-------- DATA --------

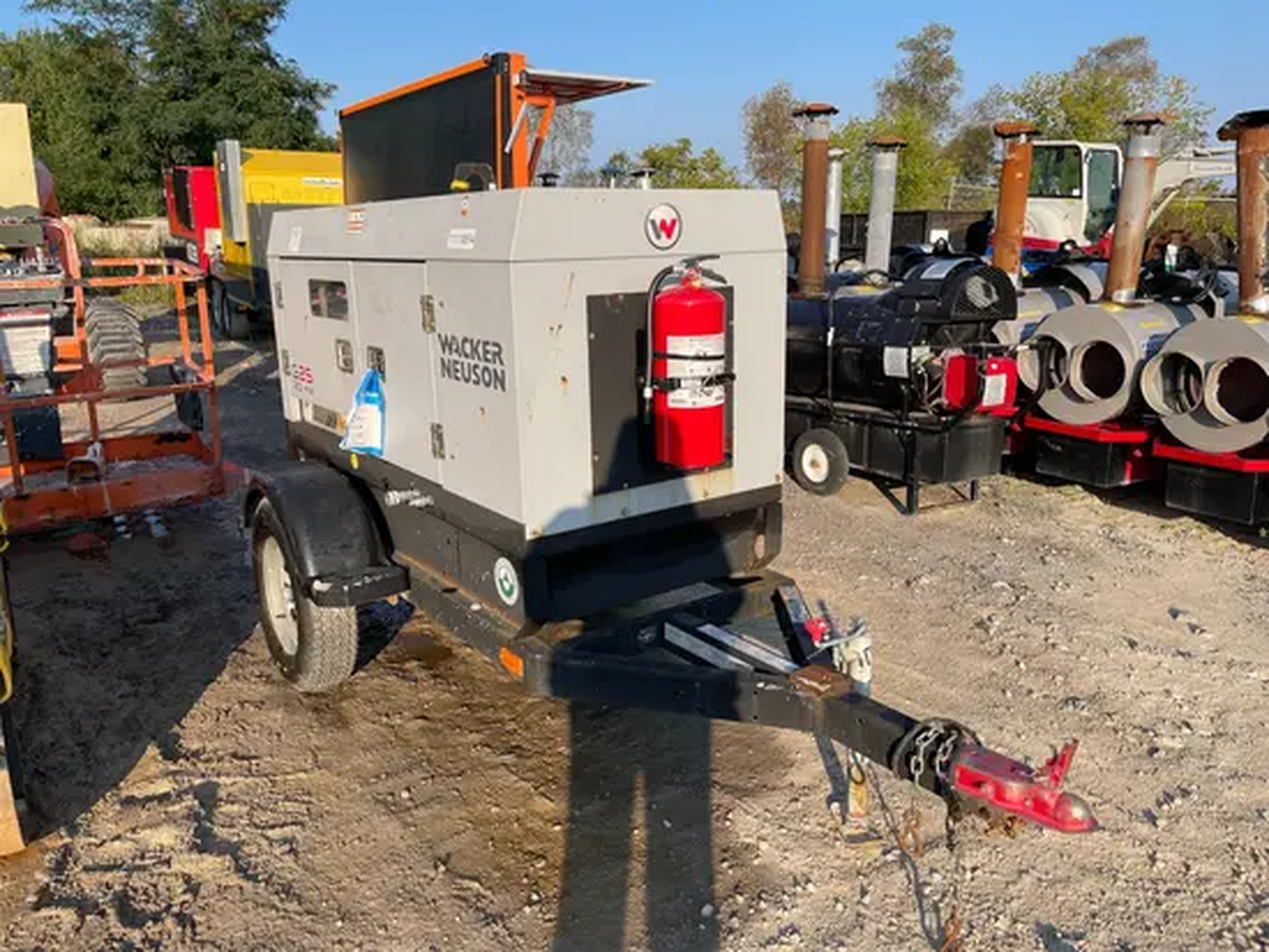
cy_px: 476
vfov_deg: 53.1
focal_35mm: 26
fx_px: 954
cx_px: 634
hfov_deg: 67.3
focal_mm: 4.2
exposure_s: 1/2053
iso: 32
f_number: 1.6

--------

> _EXERCISE OBJECTIVE_
A faithful copy is needed: reproduce all of the data above, leaving the pictures out.

> _RESPONSE TO THE EXERCISE_
cy_px: 476
vfov_deg: 53.1
focal_35mm: 26
fx_px: 954
cx_px: 634
hfov_deg: 67.3
focal_mm: 4.2
exposure_s: 1/2053
iso: 32
f_number: 1.6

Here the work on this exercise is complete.